The first is in the conservation and sustainable use of biodiversity. Biodiversity is an essential resource not only in responding to climate change, but also in reducing poverty. Environments that are richly diverse in plant and animal life provide communities with a range of options with which to sustain livelihoods, while sensitive and highly biodiverse ecosystems, such as forests, bogs, and coral reefs, contain massive carbon reservoirs that contribute to regulating the global climate. Today in Berlin we honour the winners of this year’s Equator Prize which recognises and rewards local communities for their work in helping to reduce poverty through the sound management of biodiversity. We take this opportunity to also remind leaders at the G8 Summit meeting in Helilgendamm this week that protecting biodiversity is vital in any response to the changes affecting our planet, especially for the poorest people.
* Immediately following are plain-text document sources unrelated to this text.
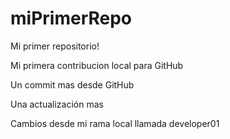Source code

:# miPrimerRepo

Mi primer repositorio!

Mi primera contribucion local para GitHub

Un commit mas desde GitHub

Una actualización mas

Cambios desde mi rama local llamada developer01

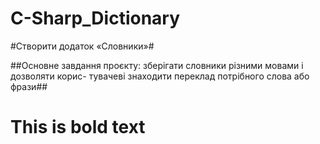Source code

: # C-Sharp_Dictionary
#Створити додаток «Словники»# 

##Основне завдання проєкту: зберігати словники різними мовами і дозволяти корис- тувачеві знаходити переклад потрібного слова або фрази##
# **This is bold text**	#

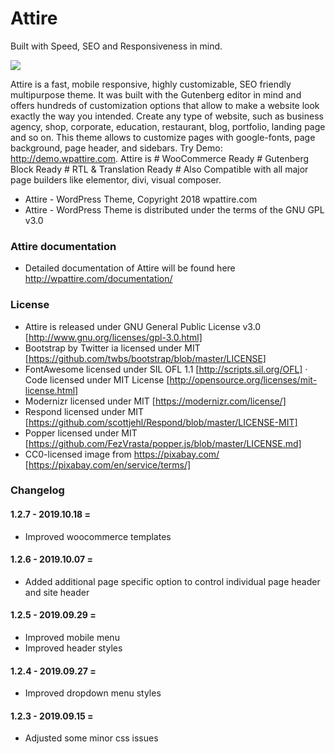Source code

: Attire
=================================
Built with Speed, SEO and Responsiveness in mind.

![](https://w3edencdn.s3.amazonaws.com/images/attire-screenshot.png)

Attire is a fast, mobile responsive, highly customizable, SEO friendly multipurpose theme. It was built with the Gutenberg editor in mind and offers hundreds of customization options that allow to make a website look exactly the way you intended. Create any type of website, such as business agency, shop, corporate, education, restaurant, blog, portfolio, landing page and so on. This theme allows to customize pages with google-fonts, page background, page header, and sidebars. Try Demo: http://demo.wpattire.com. Attire is # WooCommerce Ready # Gutenberg Block Ready # RTL & Translation Ready # Also Compatible with all major page builders like elementor, divi, visual composer.

* Attire - WordPress Theme, Copyright 2018 wpattire.com
* Attire - WordPress Theme is distributed under the terms of the GNU GPL v3.0

### Attire documentation

* Detailed documentation of Attire will be found here http://wpattire.com/documentation/

### License
* Attire is released under GNU General Public License v3.0 [http://www.gnu.org/licenses/gpl-3.0.html]
* Bootstrap by Twitter ia licensed under MIT [https://github.com/twbs/bootstrap/blob/master/LICENSE]
* FontAwesome licensed under SIL OFL 1.1 [http://scripts.sil.org/OFL] · Code licensed under MIT License [http://opensource.org/licenses/mit-license.html]
* Modernizr licensed under MIT [https://modernizr.com/license/]
* Respond licensed under MIT [https://github.com/scottjehl/Respond/blob/master/LICENSE-MIT]
* Popper licensed under MIT [https://github.com/FezVrasta/popper.js/blob/master/LICENSE.md]
* CC0-licensed image from https://pixabay.com/ [https://pixabay.com/en/service/terms/]

### Changelog

#### 1.2.7 - 2019.10.18 =
* Improved woocommerce templates

#### 1.2.6 - 2019.10.07 =
* Added additional page specific option to control individual page header and site header

#### 1.2.5 - 2019.09.29 =
* Improved mobile menu
* Improved header styles

#### 1.2.4 - 2019.09.27 =
*   Improved dropdown menu styles

#### 1.2.3 - 2019.09.15 =
*   Adjusted some minor css issues

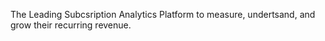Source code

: The Leading Subcsription Analytics Platform to measure, undertsand, and grow their recurring revenue.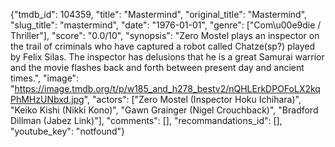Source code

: {"tmdb_id": 104359, "title": "Mastermind", "original_title": "Mastermind", "slug_title": "mastermind", "date": "1976-01-01", "genre": ["Com\u00e9die / Thriller"], "score": "0.0/10", "synopsis": "Zero Mostel plays an inspector on the trail of criminals who have captured a robot called Chatze(sp?) played by Felix Silas. The inspector has delusions that he is a great Samurai warrior and the movie flashes back and forth between present day and ancient times.", "image": "https://image.tmdb.org/t/p/w185_and_h278_bestv2/nQHLErkDPOFoLX2kqPhMHzUNbxd.jpg", "actors": ["Zero Mostel (Inspector Hoku Ichihara)", "Keiko Kishi (Nikki Kono)", "Gawn Grainger (Nigel Crouchback)", "Bradford Dillman (Jabez Link)"], "comments": [], "recommandations_id": [], "youtube_key": "notfound"}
The second area we are highlighting today is the tremendous untapped resource carbon finance represents for developing countries. While the financial benefits of the rapidly expanding, billion-dollar international market for carbon credits has rewarded some, many more have missed out. Today in Berlin we are launching the UNDP MDG Carbon Facility’s new partnership with a major financial institution. This Facility aims to deliver more of the benefits of the carbon market to a larger share of the world’s population through projects that promote long-term sustainable development.
Through these and others activities, UNDP today reaffirms its commitment to working in partnership with others to help protect the global environment and promote sustainable human development for all.